2

Assume the following two Dataframes in pyspark with equal number of rows:
df1:
 |_ Column1a
 |_ Column1b

df2:
 |_ Column2a
 |_ Column2b

I wish to create a a new DataFrame "df" which has Column1a and Column 2a only. What could be the best possible solution for it?

ansh.gandhi
  • 82
  • 11
  • Possible duplicate of [How do I add a new column to a Spark DataFrame (using PySpark)?](http://stackoverflow.com/questions/33681487/how-do-i-add-a-new-column-to-a-spark-dataframe-using-pyspark) –  Nov 16 '16 at 07:00
  • The solution looks at transforming existing Columns in a dataframe or creating a new column, whereas I want to pick Column1a and Column1b to form a new Dataframe. – ansh.gandhi Nov 16 '16 at 08:30
  • Is the context of the join based on the position?
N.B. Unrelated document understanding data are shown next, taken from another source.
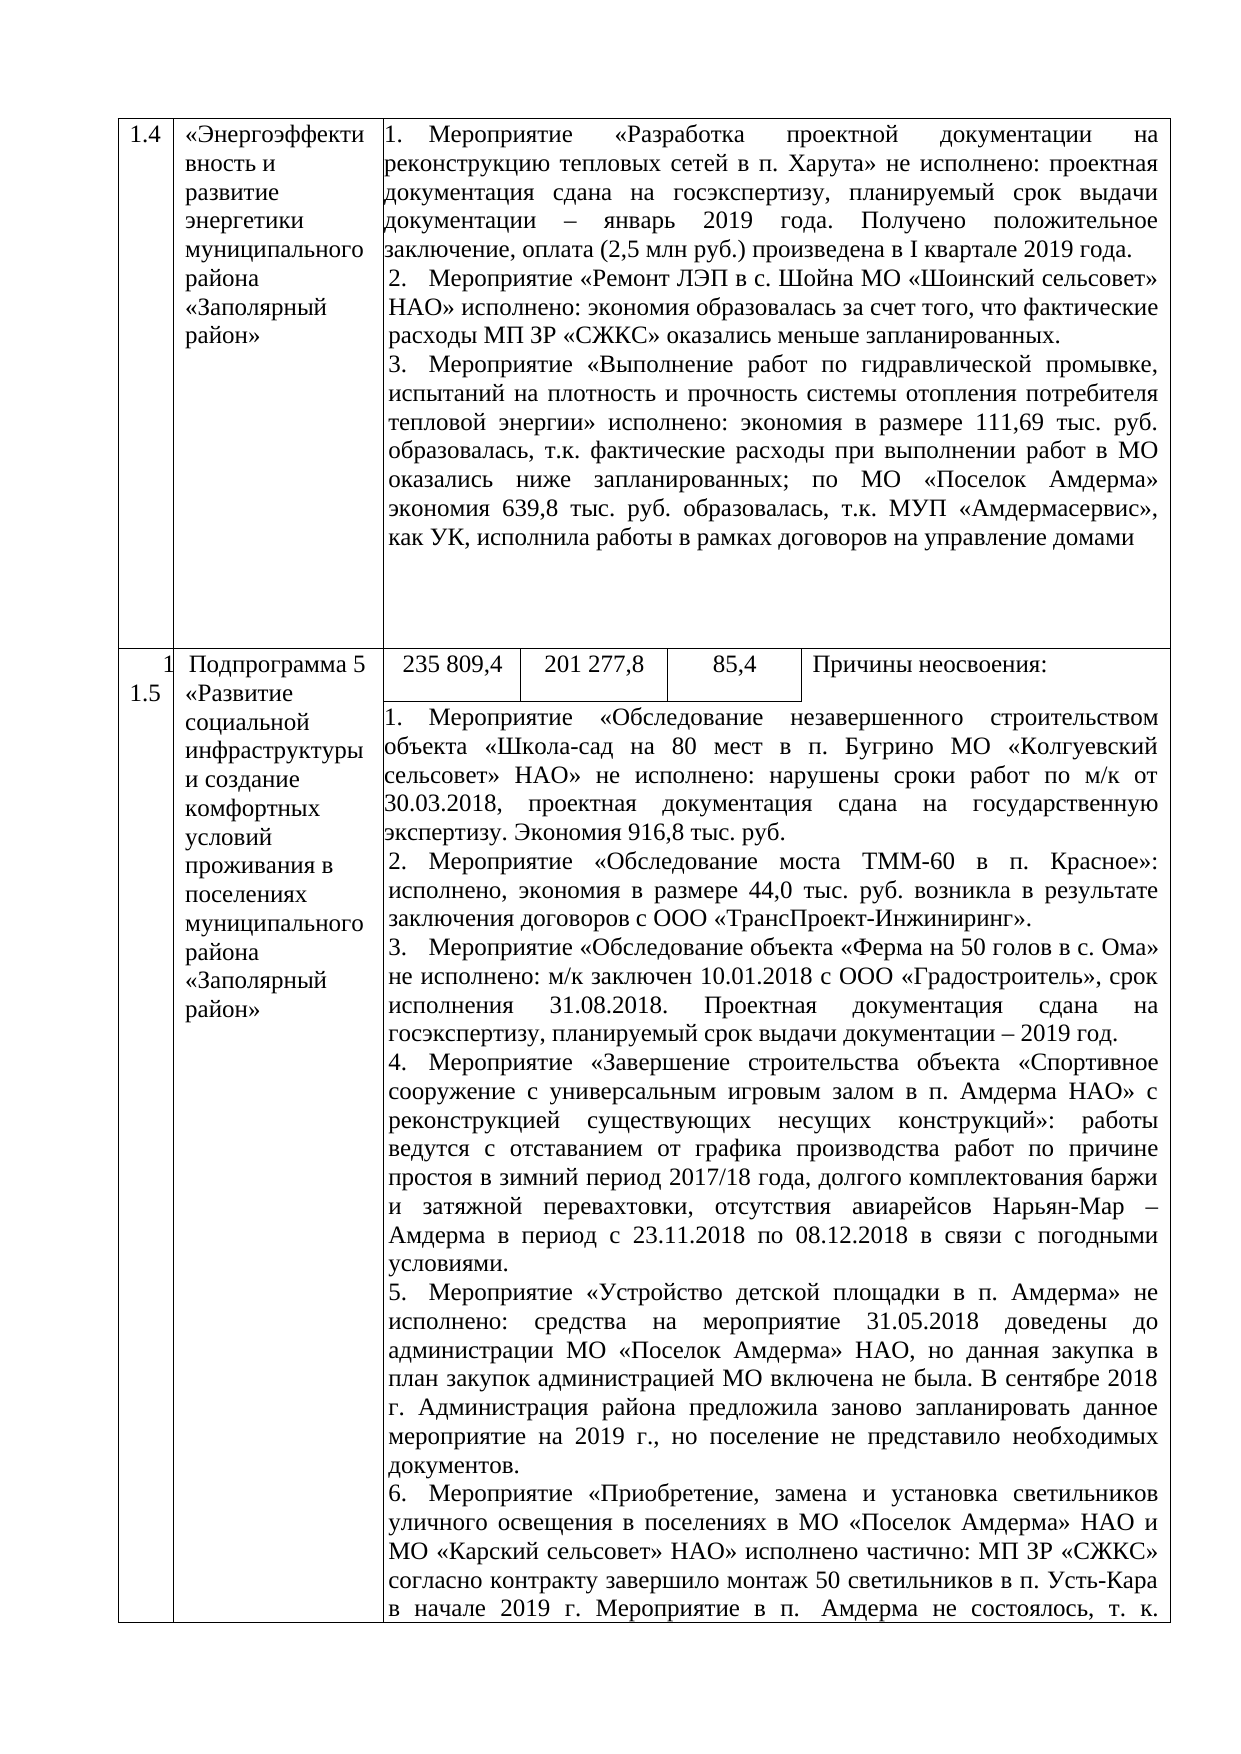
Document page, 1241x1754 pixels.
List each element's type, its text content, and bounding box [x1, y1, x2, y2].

table_cell 11.5 [119, 649, 173, 1622]
table_cell Подпрограмма 5 «Развитие социальной инфраструктуры и создание комфортных условий проживания в поселениях муниципального района «Заполярный район» [174, 649, 383, 1622]
table_cell Мероприятие «Разработка проектной документации на реконструкцию тепловых сетей в п. Харута» не исполнено: проектная документация сдана на госэкспертизу, планируемый срок выдачи документации – январь 2019 года. Получено положительное заключение, оплата (2,5 млн руб.) произведена в I квартале 2019 года. Мероприятие «Ремонт ЛЭП в с. Шойна МО «Шоинский сельсовет» НАО» исполнено: экономия образовалась за счет того, что фактические расходы МП ЗР «СЖКС» оказались меньше запланированных. Мероприятие «Выполнение работ по гидравлической промывке, испытаний на плотность и прочность системы отопления потребителя тепловой энергии» исполнено: экономия в размере 111,69 тыс. руб. образовалась, т.к. фактические расходы при выполнении работ в МО оказались ниже запланированных; по МО «Поселок Амдерма» экономия 639,8 тыс. руб. образовалась, т.к. МУП «Амдермасервис», как УК, исполнила работы в рамках договоров на управление домами [384, 119, 1170, 648]
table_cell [384, 701, 1170, 1622]
table_cell Причины неосвоения: [802, 649, 1170, 701]
table_cell 11.4 [119, 119, 173, 648]
table_cell 201 277,8 [521, 649, 667, 701]
table_cell 85,4 [668, 649, 801, 701]
table_cell 235 809,4 [384, 649, 520, 701]
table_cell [174, 119, 383, 648]
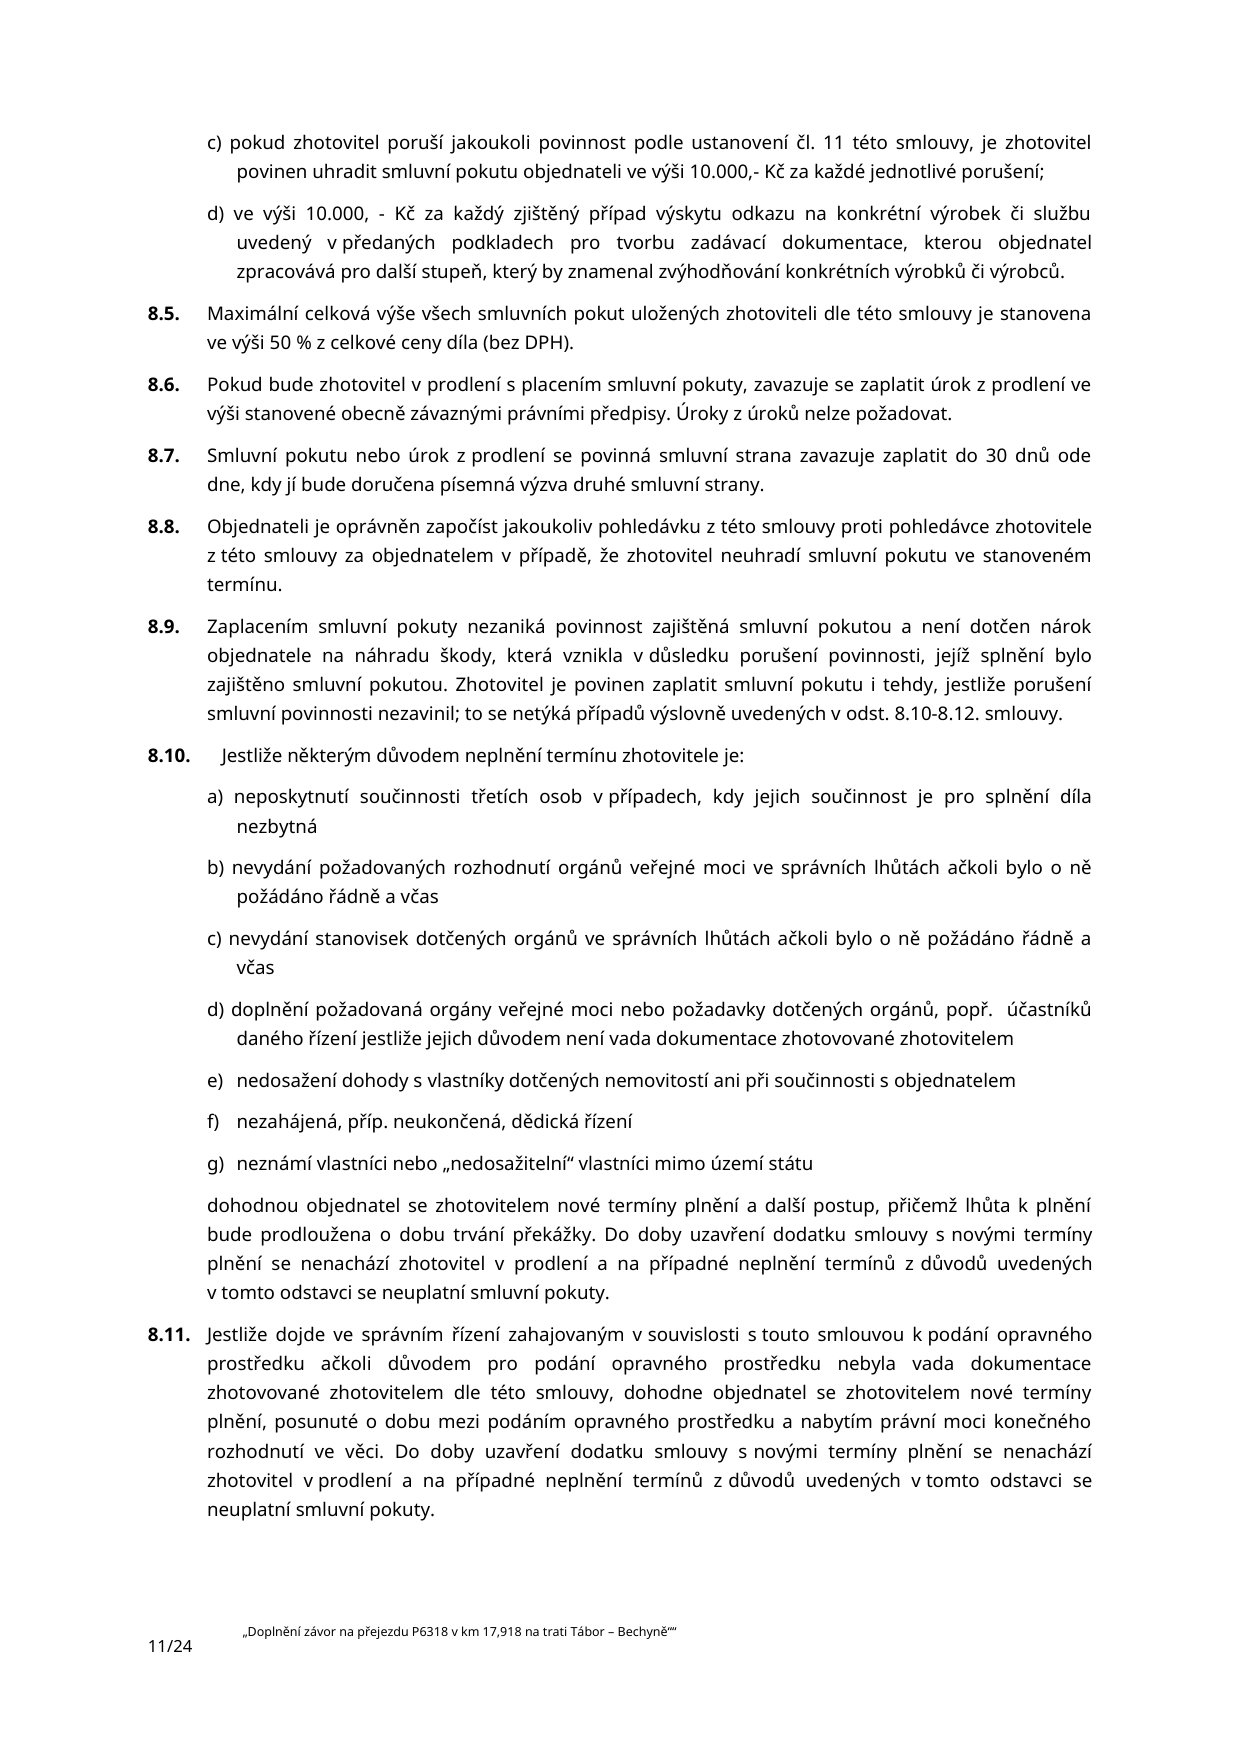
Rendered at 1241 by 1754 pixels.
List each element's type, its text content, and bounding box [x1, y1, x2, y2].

text c) pokud zhotovitel poruší jakoukoli povinnost podle ustanovení čl. 11 této smlouvy, je zhotovitel povinen uhradit smluvní pokutu objednateli ve výši 10.000,- Kč za každé jednotlivé porušení; [207, 126, 1092, 185]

For example, would using the `rownumber()` approach in this answer work? http://stackoverflow.com/a/40626348/1100699 – Denny Lee Nov 16 '16 at 18:28
  • I need to give this a try, that might just do it. I'll try it over the weekend. Thanks for the help. I'll get back about how it goes. – ansh.gandhi Nov 18 '16 at 00:56

1 Answers1

0

Denny Lee's answer is the way.
It involves creating another column on both the DataFrames which is the Unique_Row_ID for every row. We then perform a join on Unique_Row_ID. And then drop Unique_Row_ID if required.

ansh.gandhi
  • 82
  • 11